New HHS agency: Protecting religious liberty, or attacking LGBT health?

Do patients have the right to demand abortions from every medical practitioner? Do doctors and nurses have the choice to refuse care to people based on their sexual orientation? The answer to both of those questions should be no, and the Trump administration addressed at least one half of the issue today. Acting HHS Secretary Eric Hargan announced the establishment of a new division that will act to protect religious conscience rights among caregivers, a stark contrast from the heavy-handed mandates of the previous administration on issues such as free contraception:

Social conservatives and religious liberty leaders have anticipated conscience and religious freedom protections to come out of HHS, and the work of the new division, which will fall under the purview of the Office of Civil Rights, will likely pave the way for health care workers to refuse specific types of care, like birth control or abortion, based on their religious or conscience objections. …

Acting Secretary of HHS Eric Hargan made the announcement and was joined by Roger Severino, director of the Office for Civil Rights at HHS, House Majority Leader Rep. Kevin McCarthy, R-Calif., Rep. Vicky Hartzler, R-Mo., co-chair of House Values Action Team, and Sen. James Lankford, R-Okla.

“President Trump promised the American people that his administration would vigorously uphold the rights of conscience and religious freedom,” said Hargan. “That promise is being kept today. The Founding Fathers knew that a nation that respects conscience rights is more diverse and more free, and OCR’s new division will help make that vision a reality.”

It didn’t take long for critics to object, calling it an attack on the LGBT and pro-choice communities:

Democratic Sen. Patty Murray of Washington was quick to criticize the administration’s decision to create the new office.

“This would be yet another attempt to let ideology dictate who is able to get the care they need,” Murray said in a statement. “Any approach that would deny or delay health care to someone and jeopardize their wellbeing for ideological reasons is unacceptable.”

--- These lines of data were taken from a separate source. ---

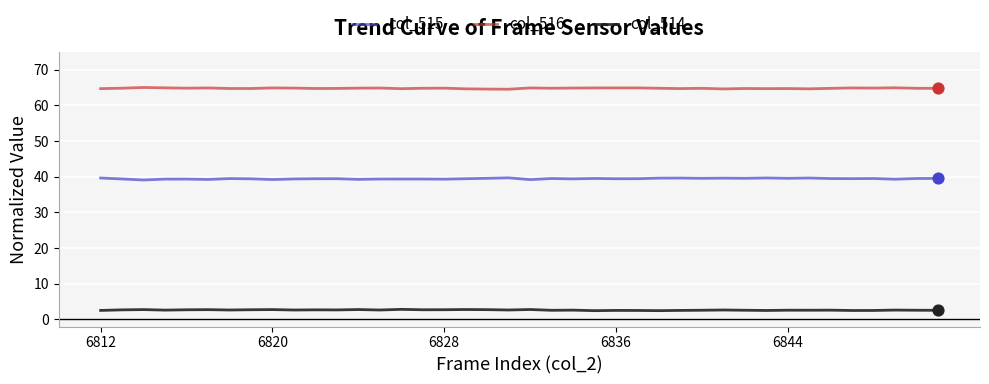

Rank the series by their maximum value, from highest to lowest.

col_516, col_515, col_514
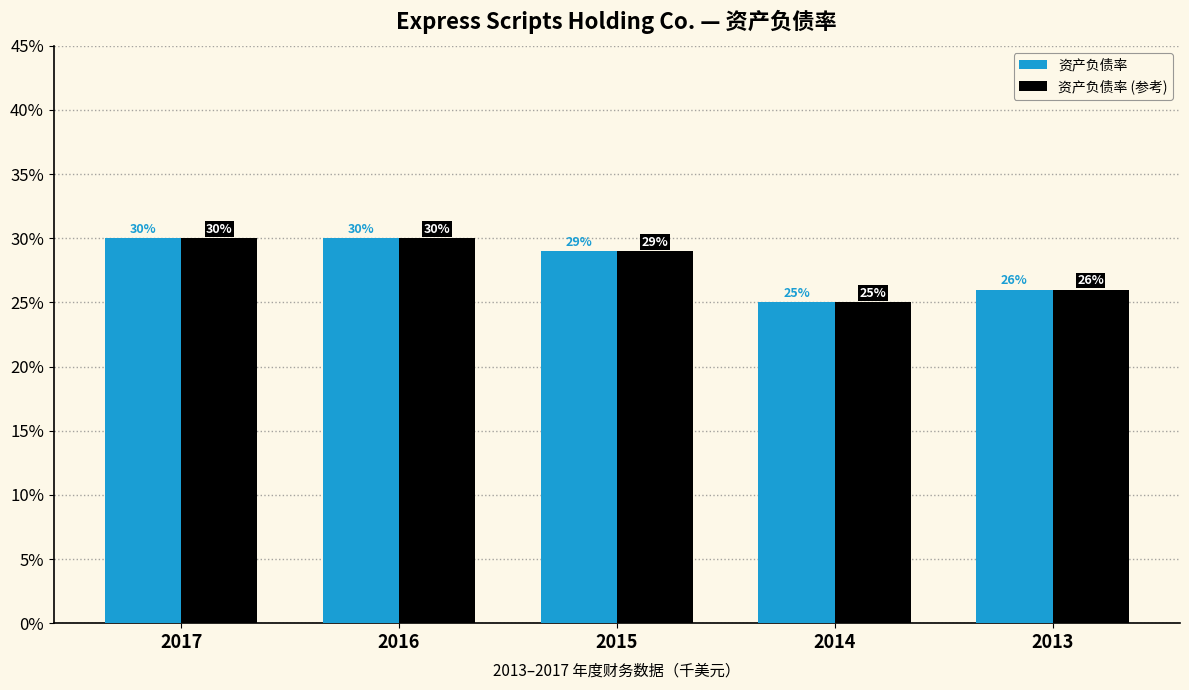

At how many categories does at least one series exceed 0?

5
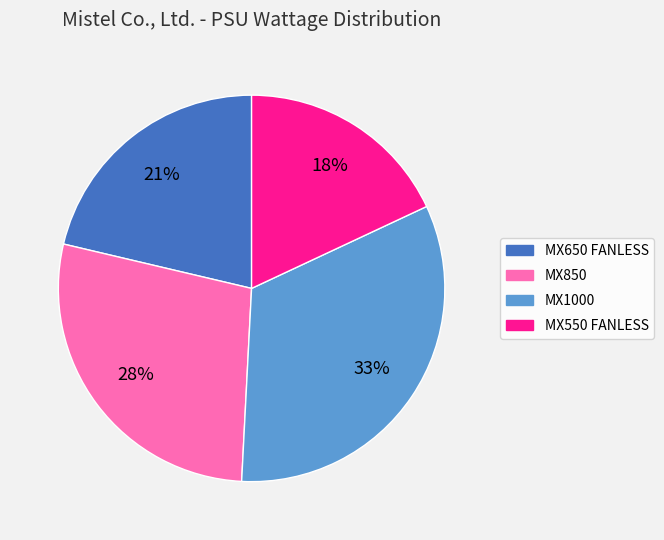

Does any single category account for the majority?

No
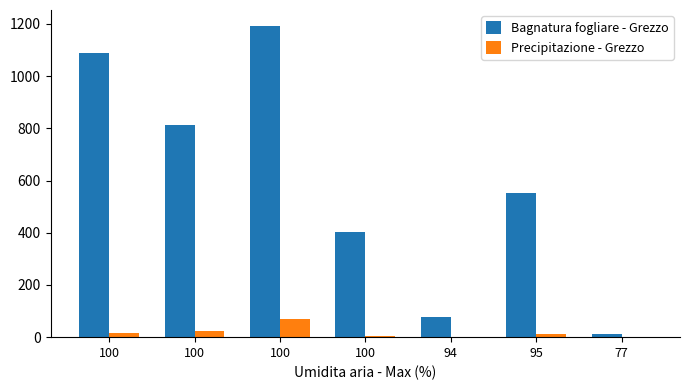

At which label is Precipitazione - Grezzo closest to 33?

100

Politico also reported on the objections, as well as the demand for protection:

“This is the use of religion to hurt people because you disapprove of who they are,” said Harper Jean Tobin of the National Center for Transgender Equality. “Any rule that grants a license to discriminate would be a disgrace and a mockery of the principal [sic] of religious freedom we all cherish.”

However, advocates of conscience protections say that new accommodations for caregivers are long overdue. “Conscience violations continue to occur, and it is critical that the administration responds appropriately,” said Melanie Israel of The Heritage Foundation. “Ensuring that HHS funds do not support morally coercive or discriminatory practices or policies in violation of federal law should not be remotely controversial.” …

The Obama administration in 2011 rewrote a series of Bush-era protections designed to protect the moral and religious beliefs of health care workers. Opponents of the Bush rules argue that they were too broad and could have allowed workers to opt out of end-of-life care, providing birth control and treatment for HIV and AIDS. For instance, some workers cited their moral objections when denying fertility treatment to lesbian couples or not providing ambulance transportation to a pregnant woman seeking an abortion.

But supporters of the conscience protections say the Obama administration left objecting workers out to dry, liable to be fired for refusing to assist in abortions.

“To be forced under pain of losing one’s job is just outrageous,” Rep. Chris Smith (R-N.J.), co-chairman of the Bipartisan Congressional Pro-Life Caucus, said last week. President Trump is “now looking to remedy that through the HHS mechanism — hasn’t happened yet, but it will.”

In other words, there seems to be a lot of hyperbole over what is actually a balance between care and mandatory participation in specific acts. Even during the Bush era, doctors and other providers were not allowed to hide behind religious objections to deny care to people simply on the basis of their sexual orientation. In fact, the Obama administration imposed mandates where the issues were almost entirely anecdotal if not altogether hypothetical.

This seems to be a similar issue to the passage of Religious Freedom Restoration Act (RFRA)-style laws at the state level. Opponents argued that the existence of the law would allow anyone to discriminate against entire classes of people, but RFRA didn’t do that at all. All it provided was a higher level of scrutiny on government action in forcing people to act against sincerely held religious beliefs.

In truth, doctors should not be forced to perform abortions if they consider human life to begin at conception, whether that’s a religious scruple or simple human science. Surgeons should not be required to perform gender reassignment surgery if they feel it violates their religious beliefs or their medical judgment. There are plenty of other providers who will fill that gap without imposing dictatorial mandates to force everyone to comply with whatever Groupthink is dominant at the moment. Why anyone would want to force providers to perform surgical procedures against their will is beyond answering anyway.

On the other hand, there should be no controversy about providing regular care for all patients regardless of immutable characteristics such as sex, race, or orientation. Doctors can easily refer patients to other providers for those requests to which they personally object and provide other care as needed. The Office of Civil Rights will have to take that mandate seriously too, but it is not in conflict with protecting the legitimate conscience rights of providers. Liberty is not a zero-sum game.